3) Buyers who are purchasing foreclosed homes now face legal challenges to their ownership and potentially even "clawback" of the property if the previous owner claims he/she was defrauded by a flawed/defective foreclosure process.
A Southern California family has already launched a potentially precedent-setting case by reoccupying their former home that they had lost to foreclosure, thwarting its sale by the lender to an investor. The family claims the foreclosure documents were fatally flawed and that their eviction was wrongful.
If a court rejects the MERS claim of ownership in a foreclosure, that could mean the owner of a mortgage has no claim to the house as collateral. That conclusion could potentially reduce the value of mortgage's servicing fees to near zero.
Why does this matter?

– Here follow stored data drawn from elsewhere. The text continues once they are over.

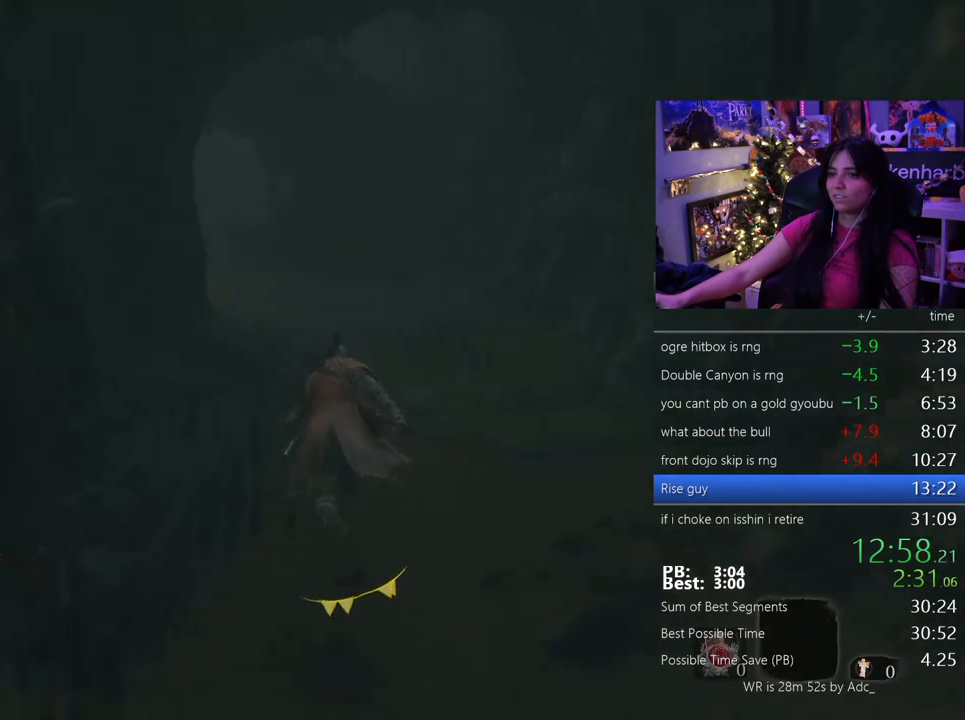
{"keys": ["shift", "w"], "mouse": [], "events": []}
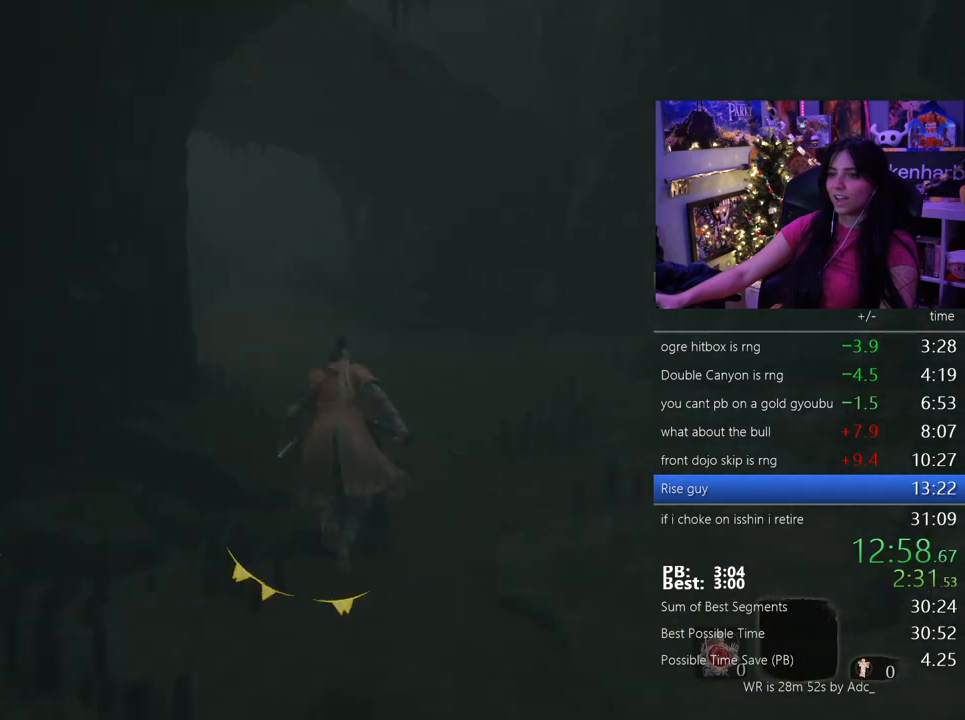
{"keys": ["shift", "w"], "mouse": [], "events": []}
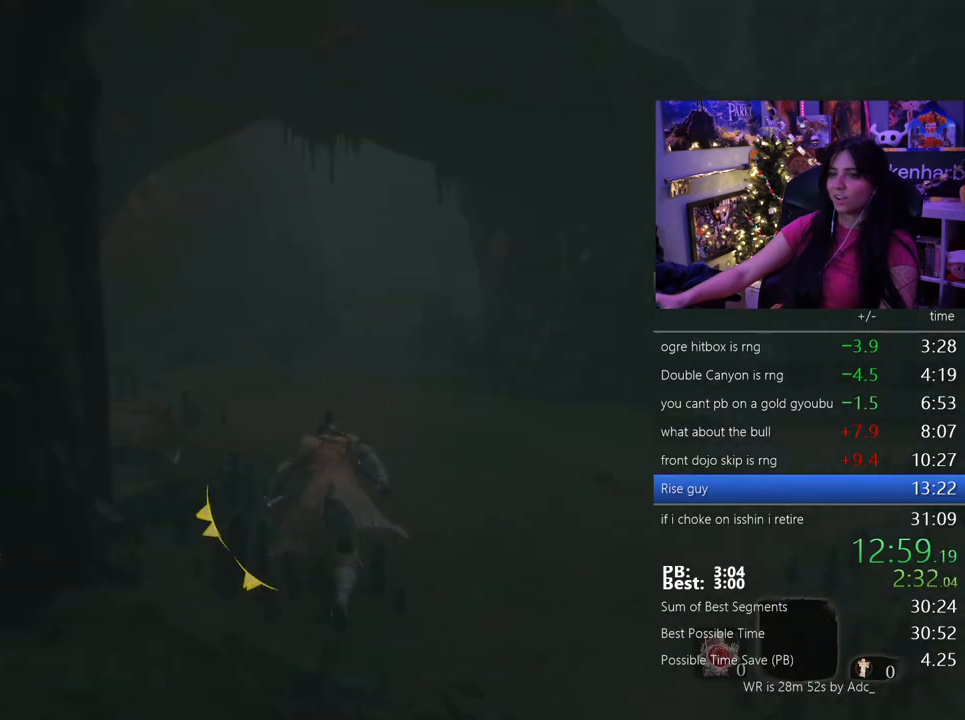
{"keys": ["shift", "w"], "mouse": [], "events": []}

Banks count those servicing rights -- the rights to collect the interest and principal payments made on the mortgage -- as an asset. If servicing rights are in doubt, that would vaporize a key asset and revenue stream for many banks.

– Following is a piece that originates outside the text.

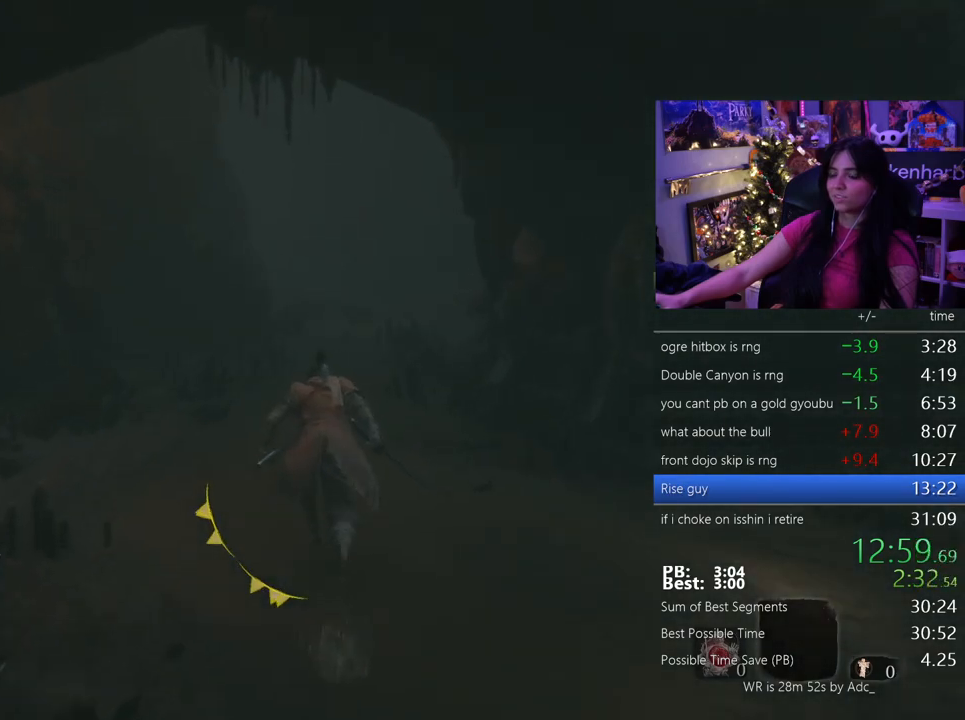
{"keys": ["shift", "w"], "mouse": [], "events": []}
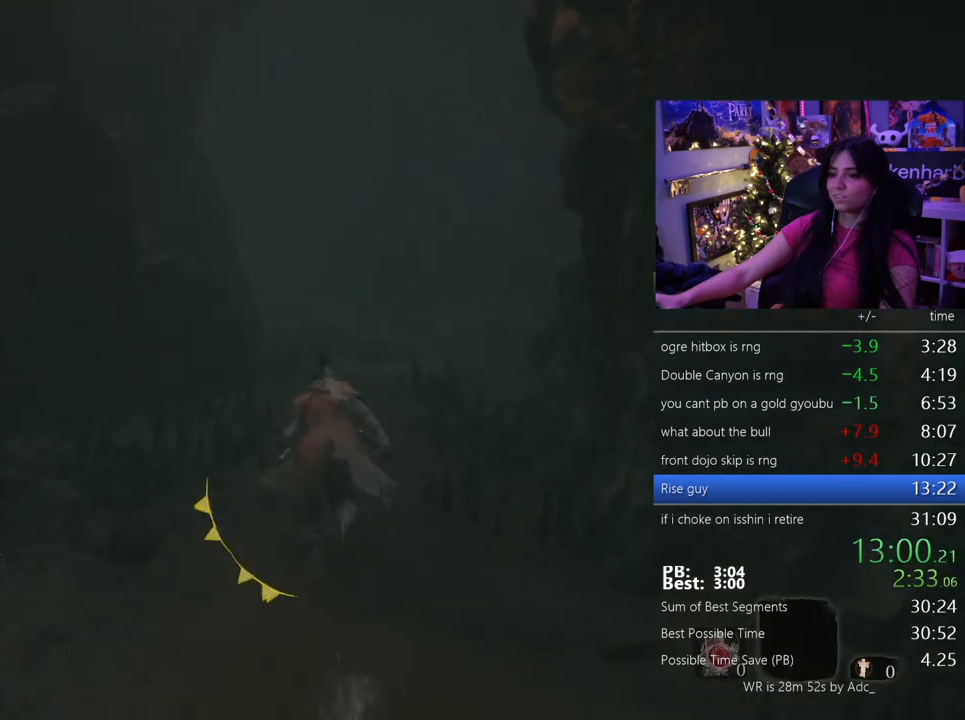
{"keys": ["shift", "w"], "mouse": [], "events": []}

5) All 50 states and the District of Columbia are joining forces to investigate the legal issues raised by the foreclosure crisis. Ohio Attorney General Richard Cordray has already filed a lawsuit against one mortgage servicer, with potential damages in the billions of dollars.
If damages are collected from any servicer, then claims against others may have the benefit of precedent. The costs of battling multiple lawsuits could conceivably bankrupt banks with low reserves against losses.
6) Millions of underwater homeowners may realize they can stop paying their mortgages with no near-term consequence because the foreclosure system is frozen. While the legality and ethics of such a move can be debated, the fact remains that the incentives for underwater homeowners to stop making mortgage payments are high -- and the disincentives have now been significantly lowered.
Stories of "salt of the Earth" homeowners refusing to comply with their lenders' demands are now appearing in the blogosphere.
7) Evictions based on foreclosures can be challenged, halted, delayed or even canceled. The entire pipeline of foreclosure -- a lengthy process -- has been effectively plugged.
8) In most states, the necessary paperwork must be physically transferred when mortgage ownership is transferred from one party to another. Clearly, that has not been done in the robo-signing cases. Indeed, the entire MERS registry was intended to bypass this cumbersome and often arcane process. If the procedures were not followed, then it will take a monumentally labor-intensive cleanup to track down every owner of securitized mortgages and rebuild the properly executed chain of transferred mortgages.
These costs could weigh heavily on banks' cash flows and profits.
9) If millions of defaulted mortgages pile up awaiting some future resolution of the many issues at stake, the potential for a truly massive "shadow inventory" of unsold homes increases. That raises the unsettling possibility that a severe imbalance between a modest demand for houses from qualified buyers and an overwhelming supply of available homes will further depress prices.
10) The ultimate resolution of the crisis is unknown and unpredictable. Phrases such as "housing Armageddon" are now appearing in the mainstream financial media as commentators and legal authorities hazard guesses about how the crisis may play out. The key feature of the issue may well be that nobody knows.